What you will do
One line at a time, check the entries below for the word "KiCad", and copy each line that has it.

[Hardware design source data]

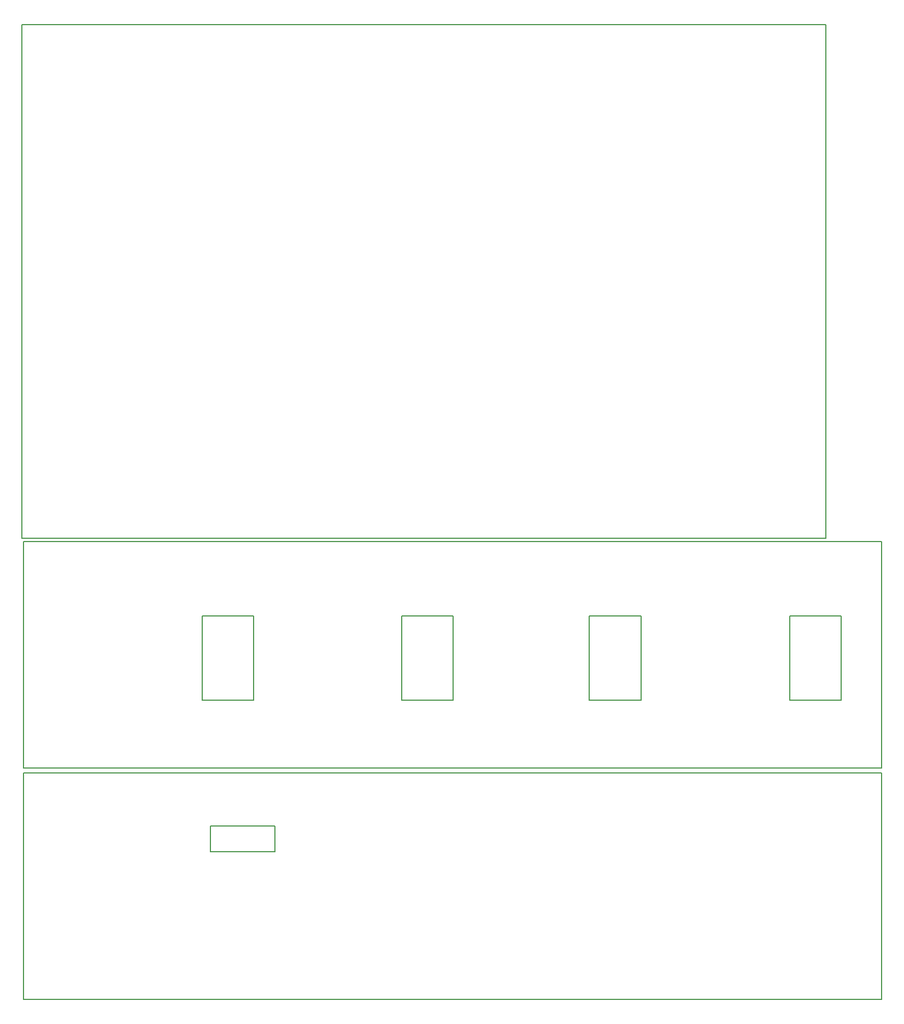
<source format=gm1>
G04 #@! TF.GenerationSoftware,KiCad,Pcbnew,5.0.2-bee76a0~70~ubuntu18.04.1*
G04 #@! TF.CreationDate,2018-12-10T22:04:31+02:00*
G04 #@! TF.ProjectId,CombinedPCB,436f6d62-696e-4656-9450-43422e6b6963,rev?*
G04 #@! TF.SameCoordinates,Original*
G04 #@! TF.FileFunction,Profile,NP*
%FSLAX46Y46*%
G04 Gerber Fmt 4.6, Leading zero omitted, Abs format (unit mm)*
G04 Created by KiCad (PCBNEW 5.0.2-bee76a0~70~ubuntu18.04.1) date Mon Dec 10 22:04:31 2018*
%MOMM*%
%LPD*%
G01*
G04 APERTURE LIST*
%ADD10C,0.150000*%
%ADD11C,0.200000*%
G04 APERTURE END LIST*
D10*
X34800000Y-44000000D02*
X34800000Y-123500000D01*
X159300000Y-44000000D02*
X34800000Y-44000000D01*
X159300000Y-123500000D02*
X159300000Y-44000000D01*
X34800000Y-123500000D02*
X159300000Y-123500000D01*
X168000000Y-124000000D02*
X168000000Y-159000000D01*
D11*
X74000000Y-172000000D02*
X64000000Y-172000000D01*
X74000000Y-168000000D02*
X74000000Y-172000000D01*
X64000000Y-168000000D02*
X74000000Y-168000000D01*
X64000000Y-172000000D02*
X64000000Y-168000000D01*
D10*
X35000000Y-159800000D02*
X168000000Y-159800000D01*
X35000000Y-194800000D02*
X35000000Y-159800000D01*
X168000000Y-159800000D02*
X168000000Y-194800000D01*
X168000000Y-194800000D02*
X35000000Y-194800000D01*
D11*
X153700000Y-148500000D02*
X153700000Y-135500000D01*
X161700000Y-148500000D02*
X153700000Y-148500000D01*
X161700000Y-135500000D02*
X161700000Y-148500000D01*
X153700000Y-135500000D02*
X161700000Y-135500000D01*
X122700000Y-148500000D02*
X122700000Y-135500000D01*
X130700000Y-148500000D02*
X122700000Y-148500000D01*
X130700000Y-135500000D02*
X130700000Y-148500000D01*
X122700000Y-135500000D02*
X130700000Y-135500000D01*
X93600000Y-148500000D02*
X93600000Y-135500000D01*
X101600000Y-148500000D02*
X93600000Y-148500000D01*
X101600000Y-135500000D02*
X101600000Y-148500000D01*
X93600000Y-135500000D02*
X101600000Y-135500000D01*
X62700000Y-148500000D02*
X62700000Y-135500000D01*
X70700000Y-148500000D02*
X62700000Y-148500000D01*
X70700000Y-135500000D02*
X70700000Y-148500000D01*
X62700000Y-135500000D02*
X70700000Y-135500000D01*
D10*
X168000000Y-159000000D02*
X35000000Y-159000000D01*
X35000000Y-124000000D02*
X168000000Y-124000000D01*
X35000000Y-159000000D02*
X35000000Y-124000000D01*
M02*

</source>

Task output
G04 #@! TF.GenerationSoftware,KiCad,Pcbnew,5.0.2-bee76a0~70~ubuntu18.04.1*
G04 Created by KiCad (PCBNEW 5.0.2-bee76a0~70~ubuntu18.04.1) date Mon Dec 10 22:04:31 2018*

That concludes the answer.